*Excerpt*:
------------------------------
Book Review: Lost Kitties Collector’s Guide

Hasbro Lost Kitties Collector's Guide by Maggie Fischer
Hasbro Lost Kitties Collector’s Guide 
by Maggie Fischer

3 out of 5 stars on GoodReads

This collector’s guide give the details of every Hasbro Lost Kitties toy, along with their bio, their favorite food, their hobbies, motto, life dream, and a hilarious meme for each kitten. The book includes various half-page kitty memes and a poster in the back that says “You have cat to be kitten me right now.”

The illustrations are bright and colorful, and the memes are full of silly misspellings and puns. Each kitty is different and the designs are adorable!

Although most of them are cute and fun and innocent, I found a few slightly questionable kitties with weird bios. For instance, there is Drizzle, the kitty with an OCD paranoia of germs who is constantly bathing. He’s “gripped with the inescapable horror that [germs] are everywhere and on everything. Drizzle once downed a whole bottle of bubble mix because he thought it was just super-clean soap, and farted bubbles for three days.”
Another kitty, Peekerz, is terrified of open spaces, and stays inside her cardboard box all the time.
There is also a whole list of gluttonous kitties obsessed with food, who are obviously overweight in the illustrations, and who only list food preferences and food-related comments in their bios.

So we have kitties with mysophobia, eating disorders, OCD, and agoraphobia. This is strange in a book about toys for children!

Maybe Hasbro is trying to include all types, so that someone with mysophobia might relate to that kitty and see themselves and their issue represented in a toy, but wouldn’t it be better to present healthy examples of kittens with healthy behavior? Children are so impressionable, and they might latch on to dangerous ideas.
------------------------------
*Exercise description*:
Answer these questions using the book review above.
1. How many stars does the collector's guide have on GoodReads?
2. What does the poster in the back of the book say?
3. Which kitty stays inside her cardboard box all the time?

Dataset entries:
------------------------------
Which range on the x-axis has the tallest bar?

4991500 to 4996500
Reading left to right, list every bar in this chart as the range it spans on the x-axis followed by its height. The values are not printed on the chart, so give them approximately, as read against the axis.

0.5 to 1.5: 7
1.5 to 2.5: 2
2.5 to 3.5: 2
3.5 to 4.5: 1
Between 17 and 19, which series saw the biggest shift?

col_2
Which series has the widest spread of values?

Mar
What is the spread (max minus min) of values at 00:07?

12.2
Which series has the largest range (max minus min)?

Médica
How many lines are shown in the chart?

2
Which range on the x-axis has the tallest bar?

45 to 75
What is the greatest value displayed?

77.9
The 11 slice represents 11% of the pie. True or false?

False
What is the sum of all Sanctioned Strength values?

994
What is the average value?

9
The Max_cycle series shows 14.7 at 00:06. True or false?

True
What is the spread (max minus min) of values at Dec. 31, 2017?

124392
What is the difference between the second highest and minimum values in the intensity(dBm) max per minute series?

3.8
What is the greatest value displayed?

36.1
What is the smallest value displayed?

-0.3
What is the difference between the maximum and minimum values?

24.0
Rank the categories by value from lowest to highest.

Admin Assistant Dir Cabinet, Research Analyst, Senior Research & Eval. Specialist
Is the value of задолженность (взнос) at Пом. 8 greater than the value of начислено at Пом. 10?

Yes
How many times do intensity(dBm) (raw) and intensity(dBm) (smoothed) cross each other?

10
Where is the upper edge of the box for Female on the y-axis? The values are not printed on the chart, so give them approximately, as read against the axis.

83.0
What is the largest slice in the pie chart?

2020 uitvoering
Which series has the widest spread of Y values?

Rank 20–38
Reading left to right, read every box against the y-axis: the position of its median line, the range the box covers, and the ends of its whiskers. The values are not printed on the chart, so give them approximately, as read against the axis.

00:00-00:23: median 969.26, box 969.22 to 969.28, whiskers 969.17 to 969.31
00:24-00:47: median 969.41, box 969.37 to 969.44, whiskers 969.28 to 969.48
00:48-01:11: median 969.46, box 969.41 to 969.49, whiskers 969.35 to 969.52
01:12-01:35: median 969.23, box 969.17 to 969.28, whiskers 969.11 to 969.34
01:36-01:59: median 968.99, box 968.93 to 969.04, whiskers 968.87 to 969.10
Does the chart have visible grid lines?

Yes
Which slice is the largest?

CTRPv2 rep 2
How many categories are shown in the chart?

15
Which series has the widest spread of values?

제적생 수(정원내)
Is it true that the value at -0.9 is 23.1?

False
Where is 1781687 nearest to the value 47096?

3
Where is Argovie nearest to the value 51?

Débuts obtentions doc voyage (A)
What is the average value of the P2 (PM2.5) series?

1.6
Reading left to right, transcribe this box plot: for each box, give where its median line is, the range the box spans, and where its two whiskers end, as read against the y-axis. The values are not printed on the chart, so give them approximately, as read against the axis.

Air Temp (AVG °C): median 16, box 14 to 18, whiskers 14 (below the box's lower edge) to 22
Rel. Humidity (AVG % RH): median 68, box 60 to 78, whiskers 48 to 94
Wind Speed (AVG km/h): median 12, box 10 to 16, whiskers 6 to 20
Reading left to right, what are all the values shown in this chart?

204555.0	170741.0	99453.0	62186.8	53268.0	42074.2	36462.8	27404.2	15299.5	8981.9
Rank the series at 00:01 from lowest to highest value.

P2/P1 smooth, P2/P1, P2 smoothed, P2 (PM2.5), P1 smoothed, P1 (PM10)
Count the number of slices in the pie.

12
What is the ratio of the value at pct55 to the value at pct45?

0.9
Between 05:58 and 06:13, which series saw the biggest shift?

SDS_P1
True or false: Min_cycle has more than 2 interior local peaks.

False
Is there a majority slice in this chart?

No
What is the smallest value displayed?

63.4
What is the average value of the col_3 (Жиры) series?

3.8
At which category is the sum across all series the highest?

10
------------------------------
*Answer to the problem*:
1. 3 out of 5 stars
2. "You have cat to be kitten me right now."
3. Peekerz